The incubators were circular and thick. They looked more like furnaces. The furnace hides were pockmarked and ancient-looking from high-temperature premature aging. Heat bled out through the rivets on the portholes and through the giant fanned sheets of metal on the top. There were hundreds of the furnace incubators along the walls of the lab.

This was a ‘hot lab’. It’s where the Salamanders were made.

The scientist, Dr. Rengler when he was human, was what was called a ‘hedghog’. To combat the heat, Rengler had been given a back full of refrigerated radial spines to help keep the heat away from his internals. The spines eventually gave him a stoop that make him peer about. The hundreds of spines poked up, steaming cold in the heat. He resembled a hedgehog to the English bastard scientist who’d invented his genus and the name had stuck.

His job was to check the tanks for irregularities and make notes. In the heat of the room, normal plastics and ink melted. You could forget about paper. He had a proper terminal insulated with layers of heat-retardant molecular spreaders.

If Rengler wanted to write something down, there were small sheets of metal and an etching spike. When he used it, he felt like a caveman using his own version of post-it notes.

He turned back to center of the room to make his hourly check-in assignment. He heard the sound of tinkling glass off to the left.

In a panic, Dr. Rengler spun towards the sound, his spines bristling. What he saw chilled his blood.

One of the Salamaders had its head poking out of one of the chambers. The glass was sizzling on the floor. The Salamander was too fat to get through the porthole and was trying to wiggle through. The hole around him was turning red and melting.

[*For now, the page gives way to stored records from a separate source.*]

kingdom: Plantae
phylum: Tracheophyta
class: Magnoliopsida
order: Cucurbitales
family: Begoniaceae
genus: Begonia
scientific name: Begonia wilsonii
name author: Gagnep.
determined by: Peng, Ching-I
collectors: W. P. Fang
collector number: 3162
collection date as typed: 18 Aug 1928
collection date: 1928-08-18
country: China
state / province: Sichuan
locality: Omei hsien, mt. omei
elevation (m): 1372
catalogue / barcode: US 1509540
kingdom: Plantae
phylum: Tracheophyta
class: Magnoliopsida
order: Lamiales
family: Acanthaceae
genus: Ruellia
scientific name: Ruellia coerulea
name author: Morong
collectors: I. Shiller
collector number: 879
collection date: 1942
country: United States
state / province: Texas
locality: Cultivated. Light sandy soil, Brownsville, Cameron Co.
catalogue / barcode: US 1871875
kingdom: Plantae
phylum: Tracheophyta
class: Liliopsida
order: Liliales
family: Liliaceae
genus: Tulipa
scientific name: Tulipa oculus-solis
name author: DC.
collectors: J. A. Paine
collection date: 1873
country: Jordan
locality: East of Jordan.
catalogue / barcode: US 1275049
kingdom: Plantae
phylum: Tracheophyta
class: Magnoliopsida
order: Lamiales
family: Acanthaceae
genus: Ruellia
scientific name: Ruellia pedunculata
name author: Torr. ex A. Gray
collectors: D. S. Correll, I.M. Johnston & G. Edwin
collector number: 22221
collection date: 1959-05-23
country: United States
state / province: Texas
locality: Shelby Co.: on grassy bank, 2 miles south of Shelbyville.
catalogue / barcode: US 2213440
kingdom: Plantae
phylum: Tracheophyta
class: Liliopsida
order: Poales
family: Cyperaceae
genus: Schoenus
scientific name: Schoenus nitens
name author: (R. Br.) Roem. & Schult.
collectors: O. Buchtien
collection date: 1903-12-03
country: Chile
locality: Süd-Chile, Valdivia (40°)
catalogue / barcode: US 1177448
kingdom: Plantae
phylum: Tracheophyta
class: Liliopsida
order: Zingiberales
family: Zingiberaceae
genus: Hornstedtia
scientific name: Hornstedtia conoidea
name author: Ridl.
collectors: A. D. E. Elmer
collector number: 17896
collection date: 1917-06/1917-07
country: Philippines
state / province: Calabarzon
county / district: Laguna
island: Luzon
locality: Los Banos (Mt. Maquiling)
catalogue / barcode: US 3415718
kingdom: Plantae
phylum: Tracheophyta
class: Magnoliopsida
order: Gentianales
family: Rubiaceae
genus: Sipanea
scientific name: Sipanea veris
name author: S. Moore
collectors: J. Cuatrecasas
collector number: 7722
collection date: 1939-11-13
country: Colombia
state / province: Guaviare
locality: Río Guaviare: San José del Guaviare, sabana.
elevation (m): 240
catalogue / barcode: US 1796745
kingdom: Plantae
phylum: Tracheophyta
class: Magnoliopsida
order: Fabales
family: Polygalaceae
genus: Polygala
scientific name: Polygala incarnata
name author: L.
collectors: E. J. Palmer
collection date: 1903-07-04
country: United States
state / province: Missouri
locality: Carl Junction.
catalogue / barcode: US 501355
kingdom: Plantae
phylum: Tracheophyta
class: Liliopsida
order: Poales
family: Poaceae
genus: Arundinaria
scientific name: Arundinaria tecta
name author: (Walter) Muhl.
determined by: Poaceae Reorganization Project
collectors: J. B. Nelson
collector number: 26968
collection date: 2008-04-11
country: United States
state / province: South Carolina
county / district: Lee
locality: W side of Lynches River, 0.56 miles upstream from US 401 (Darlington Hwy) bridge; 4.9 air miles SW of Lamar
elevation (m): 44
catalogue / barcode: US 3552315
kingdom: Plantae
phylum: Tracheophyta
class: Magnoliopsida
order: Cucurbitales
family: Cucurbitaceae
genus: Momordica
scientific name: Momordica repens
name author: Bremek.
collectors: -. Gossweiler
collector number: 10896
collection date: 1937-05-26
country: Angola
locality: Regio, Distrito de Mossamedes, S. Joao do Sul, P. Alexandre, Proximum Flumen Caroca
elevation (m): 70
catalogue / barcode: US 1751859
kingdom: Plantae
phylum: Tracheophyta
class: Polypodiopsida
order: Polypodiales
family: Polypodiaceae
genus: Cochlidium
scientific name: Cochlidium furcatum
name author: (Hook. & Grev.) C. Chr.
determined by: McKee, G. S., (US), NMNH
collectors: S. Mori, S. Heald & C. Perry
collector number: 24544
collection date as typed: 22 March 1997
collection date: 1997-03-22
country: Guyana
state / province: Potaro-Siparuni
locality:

Dr. Rengler thumbed his emergency button and ran for the gloves and the emergency canister off to the left.

The lights went off and then snapped up again to emergency levels.

For that one second while the lights were off, Dr. Rengler the hedgehog saw a tiny, wiggling sun trying to free itself.

He walked forward, protective gear at the ready, and aimed a blast of the cold extinguisher at the beast’s head.